-- Opening Marker --

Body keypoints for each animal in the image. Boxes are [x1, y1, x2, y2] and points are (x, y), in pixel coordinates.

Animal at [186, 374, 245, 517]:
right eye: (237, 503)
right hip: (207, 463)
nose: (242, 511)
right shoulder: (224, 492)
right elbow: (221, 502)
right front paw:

-- Closing Marker --

### Prompt
Repeat every entry exactly. Nothing may be dropped.

### Solved exercise
Body keypoints for each animal in the image. Boxes are [x1, y1, x2, y2] and points are (x, y), in pixel coordinates.

Animal at [186, 374, 245, 517]:
right eye: (237, 503)
right hip: (207, 463)
nose: (242, 511)
right shoulder: (224, 492)
right elbow: (221, 502)
right front paw:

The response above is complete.